Oberfeldwebel Selina führt bei einer Übung auf dem Truppenübungsplatz im niedersächsischen Munster ihre Kameraden. Seit 2017 ist sie bei der Bundeswehr - eine Soldatin aus Überzeugung. "Auch wenn es ein bisschen glorifizierend klingt, meiner Meinung nach ist das ein Beruf, der besonders ist", sagt sie. "Das sind Menschen, die alles, was wir hier haben, was wir aufgebaut haben in irgendeiner Art und Weise beschützen."
20.000 Soldatinnen und Soldaten fehlen der Bundeswehr
Wie Feldwebel Selina denken längst nicht alle. Die Bundeswehr hat ein Personalproblem: Für das Ziel einer Streitmacht von 203.000 Soldatinnen und Soldaten fehlen noch 20.000. Ein Problem sei die Rekrutierung von Fachkräften, sagt Nicole Schilling. Sie ist Generalstabsarzt und damit die ranghöchste Soldatin der Bundeswehr und Vizepräsidentin des Bundesamtes für Personalmanagement der Bundeswehr in Köln. "Ganz praktisch gesagt, tun wir uns da schwer, wo sich auch alle anderen Mitbewerber schwertun, zum Beispiel wenn es um die Gesellen- und Meisterebene geht", erklärt sie. "Wenn man in die Logistikbranche möchte, dann muss man nicht Soldat werden. Wenn man IT-Fachkraft werden möchte, dann gibt es genug Möglichkeiten auf dem zivilen Arbeitsmarkt. Das Gleiche gilt für Gesundheitsfachberufe und für technisches Personal."
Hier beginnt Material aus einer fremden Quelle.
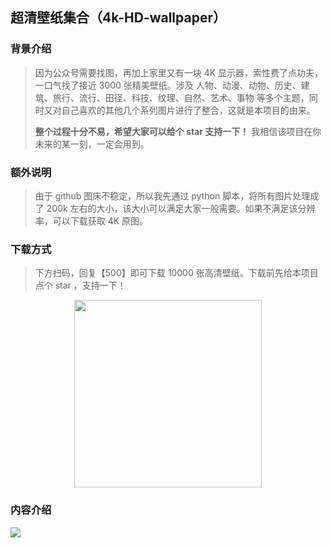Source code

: ## 超清壁纸集合（4k-HD-wallpaper）

### 背景介绍
> 因为公众号需要找图，再加上家里又有一块 4K 显示器，索性费了点功夫，一口气找了接近 3000 张精美壁纸。涉及 人物、动漫、动物、历史、建筑、旅行、流行、田径、科技、纹理、自然、艺术、事物 等多个主题，同时又对自己喜欢的其他几个系列图片进行了整合，这就是本项目的由来。
>
> **整个过程十分不易，希望大家可以给个 star 支持一下！** 我相信该项目在你未来的某一刻，一定会用到。

### 额外说明
> 由于 github 图床不稳定，所以我先通过 python 脚本，将所有图片处理成了 200k 左右的大小，该大小可以满足大家一般需要。如果不满足该分辨率，可以下载获取 4K 原图。

### 下载方式

> 下方扫码，回复【500】即可下载 10000 张高清壁纸。下载前先给本项目点个 star ，支持一下！

<div align="center">
    <img src="https://www.geekxh.com/code.jpg" width="300px">
</div>

### 内容介绍

<img src="https://www.geekxh.com/w1.png">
Bei Fachkräftebedarf auf Freiwilligkeit angewiesen
Eine Wehrpflicht könne man zwar diskutieren, sagt sie. Den Fachkräftemangel bei der Bundeswehr könne diese allein aber auch nicht lösen: "Die Wehrpflicht hat in der Vergangenheit ihren Beitrag geleistet, dass junge Menschen die Bundeswehr kennengelernt haben und sich dann dafür entscheiden konnten, auch länger Ihren Dienst zu verrichten. Aber gerade für den für uns schwierigen Fachkräftebedarf sind wir tatsächlich auf Freiwilligkeit angewiesen."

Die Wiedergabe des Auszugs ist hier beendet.